HUDSON — January 2022 has had more COVID cases than any other month of the pandemic — and it’s only the middle of January.
At the month’s midway point, the Columbia County Department of Health reports a record-setting 1,787 cases.
“We’re up to 1,787 in 14 days of January,” Columbia County Department of Health Director Jack Mabb said. “We had 1,467 in all of last January (2021) and that was our worst month in terms of the numbers.
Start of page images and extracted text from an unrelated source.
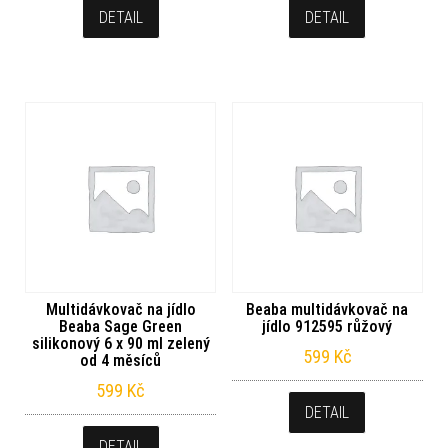
DETAIL
DETAIL
Multidávkovač na jídlo
Beaba multidávkovač na
Beaba Sage Green
jídlo 912595 růžový
silikonový 6 x 90 ml zelený
599
Kč
od 4 měsíců
599
Kč
DETAIL
DETAIL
So we’re really going to smash this monthly record here, big time.”
The Department of Health has reported a total of 9,220 positive COVID-19 cases since the beginning of the pandemic, which means 19.38%, or nearly 20% of all COVID cases since the beginning of the pandemic have been reported in January of 2022.
A Columbia County resident died Thursday from COVID-19, bringing the number of deaths since the beginning of the pandemic to 124. The death was the ninth to be reported to date this month, making it the nighest number of deaths in a month since last winter.
Two weeks into the month, this is the highest number of deaths the county has had in a single month since 15 were reported last February. Twenty-two COVID-related deaths were reported through the entire month of January of 2021.
“It was a gentleman in a hospital out of the area, which is hard for us to track,” Mabb said. “He was on a vent, he was in the ICU, he was in his 70s, unvaccinated.”
Throughout the pandemic the majority of COVID-related deaths have involved unvaccinated people: One of the deaths occurring this year, and three of the 124 COVID deaths in the county were individuals who had been vaccinated. The other 121 had not been vaccinated.
“The numbers send a message loud and clear, get vaccinated, get boostered,” Mabb said.
On Friday, 109 new positive cases were reported by the Department of Health, a historically high number of cases for a single day, but lower than the record-setting 230 positives reported Wednesday.
“It’s interesting sort of the new normal, I went back and saw it was posted at 109, and I thought, Gee, this is great news,” Mabb said. “Just two weeks ago it would have been, Oh my God, we have 109. We had 130 yesterday, 109 today, so I guess this is a little plateauing.”
A large portion of the cases reported this week came from an outbreak at The Grand Rehabilitation and Nursing at Barnwell in Valatie. The state recently updated its visitation requirements, which now calls for all nursing home visitors to have had a negative test at least one day prior to visitation.
Local schools will begin a test-to-return protocol Jan 24, Mabb said. COVID tests will be offered to students Monday and Thursday from 9 to 11 a.m. at A.B. Shaw and the Claverack Fire Company and on Wednesday at the Chatham Firehouse.
“It’s targeting the parents who are doing the right thing and keeping a sick child home, who after a day or two starts to feel better,” Mabb said. “You don’t normally get that with COVID. It’s the bulk of the kids that are kept home because they’re sick, stomach ache or sore throat, or whatever like that, and those parents have been struggling to find a place to get their kids tested, so we’re going to make it available.”